In August 2023, Ramp raised $300 million in a Series D round and had a valuation of $5.8 billion. That same month, Ramp announced that it was expanding into the procurement space, handling purchase requests, vendor management, and intake workflows.

As of 2024, Ramp had reached $300 million in annualized revenue with more than 25,000 businesses on its platform. That June, it secured $150 million in a Series D-2 funding round, reaching a valuation of $7.65 billion.

===Recent developments===
That same month, Ramp published a blog post titled "The Efficiency Formula" discussing potential applications of its technology to government spending. The General Services Administration later announced a pilot program related to the government's SmartPay expense card program, for which Ramp confirmed it was being considered. The commissioner of the Federal Acquisition Service helped organize private meetings with Ramp executives.

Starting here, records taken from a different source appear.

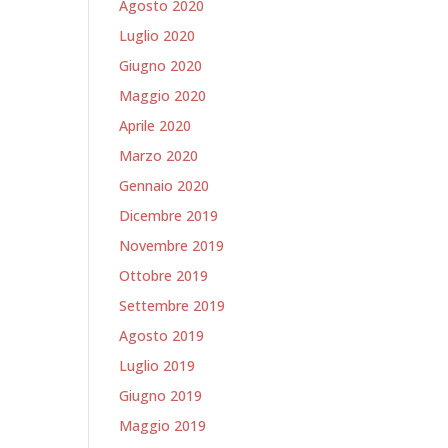
Agosto 2020
Luglio 2020
Giugno 2020
Maggio 2020
Aprile 2020
Marzo 2020
Gennaio 2020
Dicembre 2019
Novembre 2019
Ottobre 2019
Settembre 2019
Agosto 2019
Luglio 2019
Giugno 2019
Maggio 2019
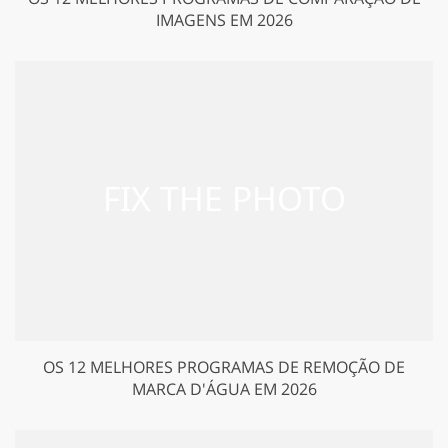
IMAGENS EM 2026
OS 12 MELHORES PROGRAMAS DE REMOÇÃO DE
MARCA D'ÁGUA EM 2026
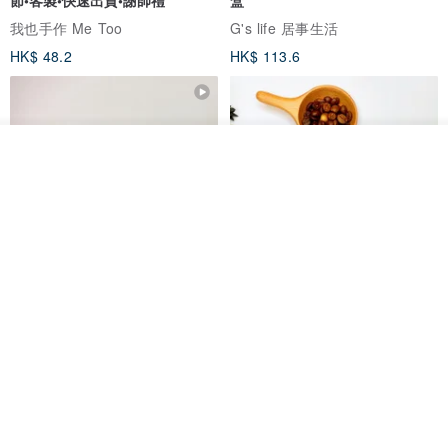
我也手作 Me Too
G's life 居事生活
HK$ 48.2
HK$ 113.6
我要排隊
加入收藏
了解品牌
【禮物】為您訂製款•可客製
【24h出貨】原粹咖啡∣杏核乳木
•LOGO•文字•胺基酸寶石皂
蜂蜜牛奶皂 畢業禮物 謝師禮盒
我也手作 Me Too
Wow Hsu 哇許創意皂研室
HK$ 51.3
HK$ 76.9
免運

In March 2025, Ramp's valuation increased to $13 billion, almost double over a year prior. Ramp was valued at $16 billion after a June 2025 Series E funding round and at $22.5 billion the next month. The company introduced AI Policy Agent, a tool that applies company expense policies to transactions using artificial intelligence to automate expense reviews and approvals, in the summer of 2025. As of August 2025, Ramp had reached $1 billion in annualized revenue.

By November 2025, Ramp's valuation further increased to $32 billion after a $300 million primary financing round and an employee tender offer. The round was led by Lightspeed Venture Partners with new investors such as Bessemer Venture Partners and 1789 Capital.

In June 2026, Ramp raised $750 million in a funding round led by ICONIQ Growth, GIC, and the Ontario Teachers' Pension Plan, at a $44 billion valuation.

==Recognition==
In 2024 and 2025, Ramp was one of CNBC's Disruptor 50. The company was included on the Forbes "Cloud 100" list for 2024 and 2025. It has been recognized on Fast Companys "Most Innovative Companies" of 2023 and 2024 lists.